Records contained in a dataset
*** Begin section ***

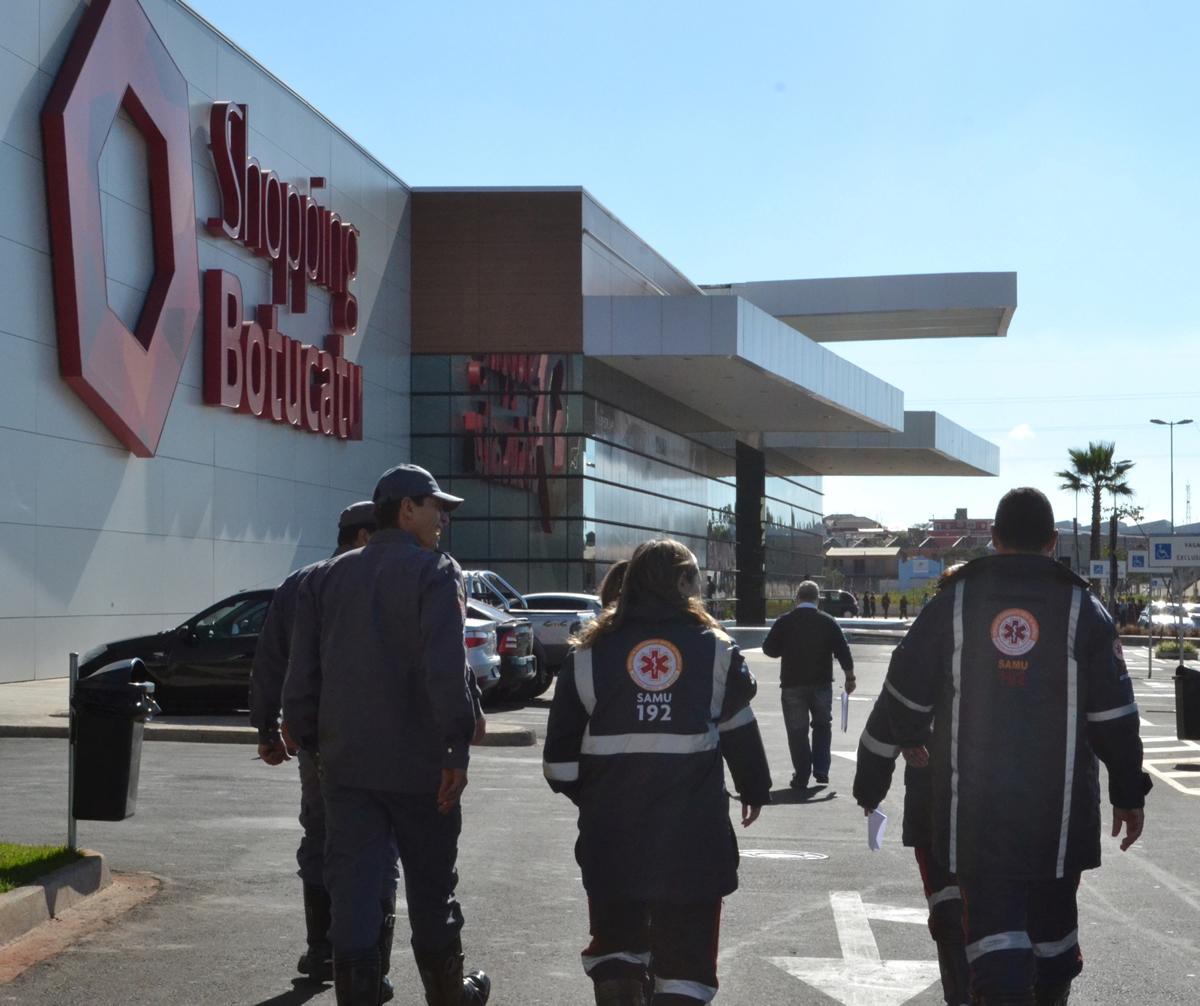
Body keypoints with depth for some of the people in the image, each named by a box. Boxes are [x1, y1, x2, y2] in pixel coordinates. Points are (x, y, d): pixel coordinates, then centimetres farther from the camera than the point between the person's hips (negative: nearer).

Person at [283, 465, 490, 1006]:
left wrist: (313, 741, 14)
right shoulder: (434, 573, -9)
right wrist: (458, 746, -17)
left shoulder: (326, 578, 9)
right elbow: (446, 668, -20)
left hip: (345, 764, 4)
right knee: (431, 887, 13)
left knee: (352, 894, 3)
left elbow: (301, 674, 7)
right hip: (419, 764, -3)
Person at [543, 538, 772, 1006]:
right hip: (694, 828, -1)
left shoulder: (589, 655, 2)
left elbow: (561, 755, 2)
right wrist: (755, 790, 24)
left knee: (615, 936, 15)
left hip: (612, 827, 1)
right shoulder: (714, 649, 2)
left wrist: (585, 797, 18)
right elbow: (740, 732, 9)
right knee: (685, 943, 8)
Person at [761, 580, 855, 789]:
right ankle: (821, 771, 13)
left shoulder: (784, 622, -5)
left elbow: (769, 649, 0)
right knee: (822, 726, 19)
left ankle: (802, 777, 3)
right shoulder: (828, 622, -3)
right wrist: (849, 678, 6)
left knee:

*** End section ***

EXERCISE INSTRUCTIONS ▸ Only one span of lines is wanted: the line with "left hip: (612, 827, 1)" and every line after it to the end of the entries, output exactly.

RESULT BELOW ▸
left hip: (612, 827, 1)
right shoulder: (714, 649, 2)
left wrist: (585, 797, 18)
right elbow: (740, 732, 9)
right knee: (685, 943, 8)
Person at [761, 580, 855, 789]:
right ankle: (821, 771, 13)
left shoulder: (784, 622, -5)
left elbow: (769, 649, 0)
right knee: (822, 726, 19)
left ankle: (802, 777, 3)
right shoulder: (828, 622, -3)
right wrist: (849, 678, 6)
left knee:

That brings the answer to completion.